### Instruções do exercício
• a. No texto sobre a inspeção veicular, qual é o valor da taxa anual da inspeção mencionado pela Controlar?
• b. Reproduza, sem nenhuma alteração, o trecho do texto sobre a inspeção veicular que começa em "(Publicado na Folha" e segue até "de mobilidade urbana.".
• c. Como fica em inglês esta frase do texto sobre a inspeção veicular: "Quem trabalha no trânsito, como guardas e taxistas, vai viver três ou quatro anos a menos."?

### Texto fornecido
---+---

(Publicado na Folha de S. Paulo desta sexta-feira, 15/2/2013)
O CUSTO DA PRECARIZAÇÃO
É imprescindível estender a inspeção aos veículos emplacados em outras cidades, mas que circulam o ano todo em São Paulo
As promessas para a inspeção veicular devem sair caras para São Paulo. Não só por prejudicar o Orçamento da cidade -deficitário, congelado e comprometido com contratos que demandam revisão-, mas por acarretar custos para a saúde pública e ainda significar um retrocesso na política pública de mobilidade urbana.
O novo prefeito já se deu conta que só pode pagar R$ 70 milhões por um serviço que arrecada mais de R$ 200 milhões por ano. Da campanha eleitoral para cá, a promessa de isenção foi substituída pela de reembolso no caso de aprovação. Uma segunda fase do projeto indica que a inspeção passaria a ser bianual e estariam dispensados dela os carros com até quatro anos de fabricação. Sem qualquer parecer técnico, as decisões apontam para a precarização do serviço.
Conforme o Laboratório de Poluição Atmosférica da USP, pelo menos 4.000 paulistanos morrem todos os anos por problemas cardiorrespiratórios decorrentes da poluição do ar. Ao respirarmos em média 10 microgramas por metro cúbico de material particulado fino em um ano, nossa expectativa de vida é reduzida em 18 meses. Quem fica parado no trânsito tem 2,6 mais chances de sofrer um infarto. Quem trabalha no trânsito, como guardas e taxistas, vai viver três ou quatro anos a menos. Se a inspeção é precarizada, o mais alto preço sobra para a saúde pública.
Segundo a Controlar, empresa responsável pela inspeção, as principais reclamações que chegam sobre o serviço se devem às reprovações e não à taxa anual de R$ 47,44. Mesmo assim, "pega bem" dizer que vai trazer economia ao bolso dos motoristas. É preciso lembrar que quando a prefeitura isenta os 30% da população que anda de carro, todos os cidadãos passam a pagar esse custo, por meio dos impostos.

---+---

[Entradas do conjunto de dados]
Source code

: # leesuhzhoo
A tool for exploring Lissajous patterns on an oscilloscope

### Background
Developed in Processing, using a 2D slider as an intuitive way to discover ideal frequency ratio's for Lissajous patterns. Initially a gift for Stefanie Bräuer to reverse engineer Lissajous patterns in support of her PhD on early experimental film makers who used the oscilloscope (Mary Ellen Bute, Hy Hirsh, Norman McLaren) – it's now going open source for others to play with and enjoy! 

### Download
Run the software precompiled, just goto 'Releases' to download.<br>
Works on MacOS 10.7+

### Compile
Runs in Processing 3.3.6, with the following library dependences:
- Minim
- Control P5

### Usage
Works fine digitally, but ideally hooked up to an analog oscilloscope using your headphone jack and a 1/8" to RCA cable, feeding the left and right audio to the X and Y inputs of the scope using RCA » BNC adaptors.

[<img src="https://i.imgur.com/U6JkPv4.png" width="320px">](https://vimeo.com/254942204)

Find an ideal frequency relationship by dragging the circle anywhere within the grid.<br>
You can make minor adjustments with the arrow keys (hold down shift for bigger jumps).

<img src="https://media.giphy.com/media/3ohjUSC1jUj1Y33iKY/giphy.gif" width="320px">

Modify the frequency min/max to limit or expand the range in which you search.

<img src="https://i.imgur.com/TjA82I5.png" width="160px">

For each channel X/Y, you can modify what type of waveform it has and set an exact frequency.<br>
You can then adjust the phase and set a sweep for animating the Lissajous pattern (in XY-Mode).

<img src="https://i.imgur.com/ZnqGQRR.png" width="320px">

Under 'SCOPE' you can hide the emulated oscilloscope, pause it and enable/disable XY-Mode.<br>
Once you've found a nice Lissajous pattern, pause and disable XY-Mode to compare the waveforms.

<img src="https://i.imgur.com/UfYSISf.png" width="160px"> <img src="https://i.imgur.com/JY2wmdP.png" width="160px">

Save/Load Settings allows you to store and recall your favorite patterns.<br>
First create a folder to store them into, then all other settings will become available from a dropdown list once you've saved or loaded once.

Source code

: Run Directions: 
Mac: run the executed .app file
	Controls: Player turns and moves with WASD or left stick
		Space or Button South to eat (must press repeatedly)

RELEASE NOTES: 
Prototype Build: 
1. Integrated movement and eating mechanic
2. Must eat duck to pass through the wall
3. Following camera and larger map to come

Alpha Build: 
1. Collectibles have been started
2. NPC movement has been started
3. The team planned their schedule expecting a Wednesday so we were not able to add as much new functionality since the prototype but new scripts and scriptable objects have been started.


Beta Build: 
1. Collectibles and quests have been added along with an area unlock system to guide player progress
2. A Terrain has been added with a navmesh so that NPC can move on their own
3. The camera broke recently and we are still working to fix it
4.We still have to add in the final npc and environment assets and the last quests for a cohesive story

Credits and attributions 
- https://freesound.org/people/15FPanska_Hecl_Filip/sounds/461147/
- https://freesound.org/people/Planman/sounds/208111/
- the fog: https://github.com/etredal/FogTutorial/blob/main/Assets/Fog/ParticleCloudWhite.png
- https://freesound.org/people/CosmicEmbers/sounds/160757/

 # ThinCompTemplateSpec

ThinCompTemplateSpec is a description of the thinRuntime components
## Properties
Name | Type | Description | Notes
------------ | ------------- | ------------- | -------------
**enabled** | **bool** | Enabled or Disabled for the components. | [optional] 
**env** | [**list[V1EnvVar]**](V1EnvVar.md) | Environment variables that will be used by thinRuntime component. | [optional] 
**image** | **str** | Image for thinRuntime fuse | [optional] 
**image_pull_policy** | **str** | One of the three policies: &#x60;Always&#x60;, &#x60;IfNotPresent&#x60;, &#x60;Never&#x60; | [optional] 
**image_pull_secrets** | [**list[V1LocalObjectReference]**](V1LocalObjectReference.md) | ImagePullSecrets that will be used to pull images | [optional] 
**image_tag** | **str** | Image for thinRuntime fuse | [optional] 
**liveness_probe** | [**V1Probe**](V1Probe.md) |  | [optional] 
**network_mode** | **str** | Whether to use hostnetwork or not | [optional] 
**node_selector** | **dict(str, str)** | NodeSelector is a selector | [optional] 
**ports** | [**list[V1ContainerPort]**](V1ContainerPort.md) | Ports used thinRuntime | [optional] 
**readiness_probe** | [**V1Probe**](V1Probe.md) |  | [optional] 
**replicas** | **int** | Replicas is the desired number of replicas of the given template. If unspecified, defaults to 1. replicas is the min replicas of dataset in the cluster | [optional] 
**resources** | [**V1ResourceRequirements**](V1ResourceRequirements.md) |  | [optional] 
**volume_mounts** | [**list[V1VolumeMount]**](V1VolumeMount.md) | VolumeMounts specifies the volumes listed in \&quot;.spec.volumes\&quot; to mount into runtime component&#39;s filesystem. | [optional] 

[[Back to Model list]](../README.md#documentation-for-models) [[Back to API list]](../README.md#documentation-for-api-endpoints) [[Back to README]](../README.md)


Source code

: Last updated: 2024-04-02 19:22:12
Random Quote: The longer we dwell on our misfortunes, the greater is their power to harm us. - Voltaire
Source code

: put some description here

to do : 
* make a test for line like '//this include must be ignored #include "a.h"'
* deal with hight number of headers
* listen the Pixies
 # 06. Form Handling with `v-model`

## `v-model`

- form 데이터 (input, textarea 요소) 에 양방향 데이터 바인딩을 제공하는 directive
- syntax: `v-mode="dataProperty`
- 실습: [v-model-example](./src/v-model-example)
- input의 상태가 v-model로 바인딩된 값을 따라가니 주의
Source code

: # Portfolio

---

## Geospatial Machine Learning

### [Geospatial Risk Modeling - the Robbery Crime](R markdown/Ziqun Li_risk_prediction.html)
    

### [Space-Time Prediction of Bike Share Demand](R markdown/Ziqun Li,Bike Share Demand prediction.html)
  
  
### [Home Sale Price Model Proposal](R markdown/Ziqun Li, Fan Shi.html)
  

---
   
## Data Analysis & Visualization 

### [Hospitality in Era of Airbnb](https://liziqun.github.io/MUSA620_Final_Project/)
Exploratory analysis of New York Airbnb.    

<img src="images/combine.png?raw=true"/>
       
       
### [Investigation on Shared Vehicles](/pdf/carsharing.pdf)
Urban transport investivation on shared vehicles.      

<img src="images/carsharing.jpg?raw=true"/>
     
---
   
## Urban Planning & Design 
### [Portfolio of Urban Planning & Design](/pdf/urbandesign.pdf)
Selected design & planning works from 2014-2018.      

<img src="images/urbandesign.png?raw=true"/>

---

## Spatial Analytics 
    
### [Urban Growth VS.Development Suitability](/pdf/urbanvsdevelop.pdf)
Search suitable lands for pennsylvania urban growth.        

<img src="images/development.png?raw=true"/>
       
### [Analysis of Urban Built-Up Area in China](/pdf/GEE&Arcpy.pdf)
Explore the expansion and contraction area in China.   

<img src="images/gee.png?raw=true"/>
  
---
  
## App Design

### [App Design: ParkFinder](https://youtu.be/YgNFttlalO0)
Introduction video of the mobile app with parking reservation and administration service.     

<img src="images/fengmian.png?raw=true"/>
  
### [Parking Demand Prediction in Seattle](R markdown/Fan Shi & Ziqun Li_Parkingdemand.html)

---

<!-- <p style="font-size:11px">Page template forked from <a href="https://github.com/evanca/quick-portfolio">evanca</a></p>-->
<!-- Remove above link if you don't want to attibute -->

---+---

### Respostas das tarefas
• a. R$ 47,44.

• b.
(Publicado na Folha de S. Paulo desta sexta-feira, 15/2/2013)
O CUSTO DA PRECARIZAÇÃO
É imprescindível estender a inspeção aos veículos emplacados em outras cidades, mas que circulam o ano todo em São Paulo
As promessas para a inspeção veicular devem sair caras para São Paulo. Não só por prejudicar o Orçamento da cidade -deficitário, congelado e comprometido com contratos que demandam revisão-, mas por acarretar custos para a saúde pública e ainda significar um retrocesso na política pública de mobilidade urbana.

• c. Those who work in traffic, such as traffic officers and taxi drivers, will live three or four years less.